> _Exercise instructions_
Could you write out the listing below exactly as it stands, leaving out the pictures?
* * *
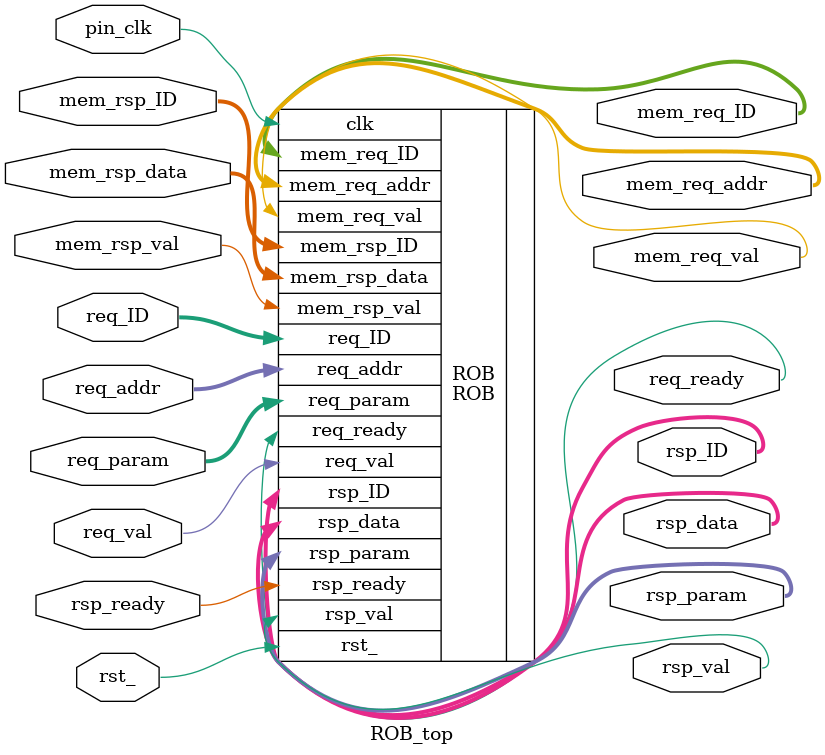
<source format=sv>

`define   TOP_ROB_SIZE    16
`define   TOP_SWIDTH      4 
`define   TOP_AWIDTH      10
`define   TOP_DWIDTH      32
`define   TOP_PWIDTH      5
`define   TOP_IDWIDTH     8


module  ROB_top (
input   wire    pin_clk,
input   wire    rst_,

input   wire                    req_val     ,
input   wire    [`TOP_AWIDTH - 1:0]  req_addr    ,
input   wire    [`TOP_IDWIDTH - 1:0] req_ID      ,
input   wire    [`TOP_PWIDTH - 1:0]  req_param   ,
output  reg                     req_ready   ,

output  reg                     rsp_val     ,
output  reg     [`TOP_DWIDTH - 1:0]  rsp_data    ,
output  reg     [`TOP_IDWIDTH - 1:0] rsp_ID      ,
output  reg     [`TOP_PWIDTH - 1:0]  rsp_param   ,
input   wire                    rsp_ready   ,

output  reg                     mem_req_val     ,
output  reg     [`TOP_AWIDTH - 1:0]  mem_req_addr    ,
output  reg     [`TOP_SWIDTH - 1:0]  mem_req_ID      ,

input   wire                    mem_rsp_val     ,
input   wire    [`TOP_SWIDTH - 1:0]  mem_rsp_ID      ,
input   wire    [`TOP_DWIDTH - 1:0]  mem_rsp_data    

  
);

localparam   ROB_SIZE    = `TOP_ROB_SIZE;
localparam   SWIDTH      = `TOP_SWIDTH  ;
localparam   AWIDTH      = `TOP_AWIDTH  ;
localparam   DWIDTH      = `TOP_DWIDTH  ;
localparam   PWIDTH      = `TOP_PWIDTH  ;
localparam   IDWIDTH     = `TOP_IDWIDTH ;

/*
wire	clk;
wire	pll_clk;

my_pll u0 (
    .inclk0   	(pin_clk),
    .c0 			(pll_clk)
);

global global ( .in(pin_clk), .out(clk) );
*/    
ROB #(
        .ROB_SIZE                               ( ROB_SIZE     ),
        .SWIDTH                                 ( SWIDTH       ),
        .AWIDTH                                 ( AWIDTH       ),
        .DWIDTH                                 ( DWIDTH       ),
        .PWIDTH                                 ( PWIDTH       ),
        .IDWIDTH                                ( IDWIDTH      )
)
    ROB (
        .clk                                    ( pin_clk		),
        .rst_                                   ( rst_         ),

        .req_val                                ( req_val      ),
        .req_addr                               ( req_addr     ),
        .req_ID                                 ( req_ID       ),
        .req_param                              ( req_param    ),
        .req_ready                              ( req_ready    ),

        .rsp_val                                ( rsp_val      ),
        .rsp_data                               ( rsp_data     ),
        .rsp_ID                                 ( rsp_ID       ),
        .rsp_param                              ( rsp_param    ),
        .rsp_ready                              ( rsp_ready    ),

        .mem_req_val                            ( mem_req_val  ),
        .mem_req_addr                           ( mem_req_addr ),
        .mem_req_ID                             ( mem_req_ID   ),

        .mem_rsp_val                            ( mem_rsp_val  ),
        .mem_rsp_ID                             ( mem_rsp_ID   ),
        .mem_rsp_data                           ( mem_rsp_data )

);


endmodule 




</source>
* * *
> _Expected answer_
<source format=sv>

`define   TOP_ROB_SIZE    16
`define   TOP_SWIDTH      4 
`define   TOP_AWIDTH      10
`define   TOP_DWIDTH      32
`define   TOP_PWIDTH      5
`define   TOP_IDWIDTH     8


module  ROB_top (
input   wire    pin_clk,
input   wire    rst_,

input   wire                    req_val     ,
input   wire    [`TOP_AWIDTH - 1:0]  req_addr    ,
input   wire    [`TOP_IDWIDTH - 1:0] req_ID      ,
input   wire    [`TOP_PWIDTH - 1:0]  req_param   ,
output  reg                     req_ready   ,

output  reg                     rsp_val     ,
output  reg     [`TOP_DWIDTH - 1:0]  rsp_data    ,
output  reg     [`TOP_IDWIDTH - 1:0] rsp_ID      ,
output  reg     [`TOP_PWIDTH - 1:0]  rsp_param   ,
input   wire                    rsp_ready   ,

output  reg                     mem_req_val     ,
output  reg     [`TOP_AWIDTH - 1:0]  mem_req_addr    ,
output  reg     [`TOP_SWIDTH - 1:0]  mem_req_ID      ,

input   wire                    mem_rsp_val     ,
input   wire    [`TOP_SWIDTH - 1:0]  mem_rsp_ID      ,
input   wire    [`TOP_DWIDTH - 1:0]  mem_rsp_data    

  
);

localparam   ROB_SIZE    = `TOP_ROB_SIZE;
localparam   SWIDTH      = `TOP_SWIDTH  ;
localparam   AWIDTH      = `TOP_AWIDTH  ;
localparam   DWIDTH      = `TOP_DWIDTH  ;
localparam   PWIDTH      = `TOP_PWIDTH  ;
localparam   IDWIDTH     = `TOP_IDWIDTH ;

/*
wire	clk;
wire	pll_clk;

my_pll u0 (
    .inclk0   	(pin_clk),
    .c0 			(pll_clk)
);

global global ( .in(pin_clk), .out(clk) );
*/    
ROB #(
        .ROB_SIZE                               ( ROB_SIZE     ),
        .SWIDTH                                 ( SWIDTH       ),
        .AWIDTH                                 ( AWIDTH       ),
        .DWIDTH                                 ( DWIDTH       ),
        .PWIDTH                                 ( PWIDTH       ),
        .IDWIDTH                                ( IDWIDTH      )
)
    ROB (
        .clk                                    ( pin_clk		),
        .rst_                                   ( rst_         ),

        .req_val                                ( req_val      ),
        .req_addr                               ( req_addr     ),
        .req_ID                                 ( req_ID       ),
        .req_param                              ( req_param    ),
        .req_ready                              ( req_ready    ),

        .rsp_val                                ( rsp_val      ),
        .rsp_data                               ( rsp_data     ),
        .rsp_ID                                 ( rsp_ID       ),
        .rsp_param                              ( rsp_param    ),
        .rsp_ready                              ( rsp_ready    ),

        .mem_req_val                            ( mem_req_val  ),
        .mem_req_addr                           ( mem_req_addr ),
        .mem_req_ID                             ( mem_req_ID   ),

        .mem_rsp_val                            ( mem_rsp_val  ),
        .mem_rsp_ID                             ( mem_rsp_ID   ),
        .mem_rsp_data                           ( mem_rsp_data )

);


endmodule 




</source>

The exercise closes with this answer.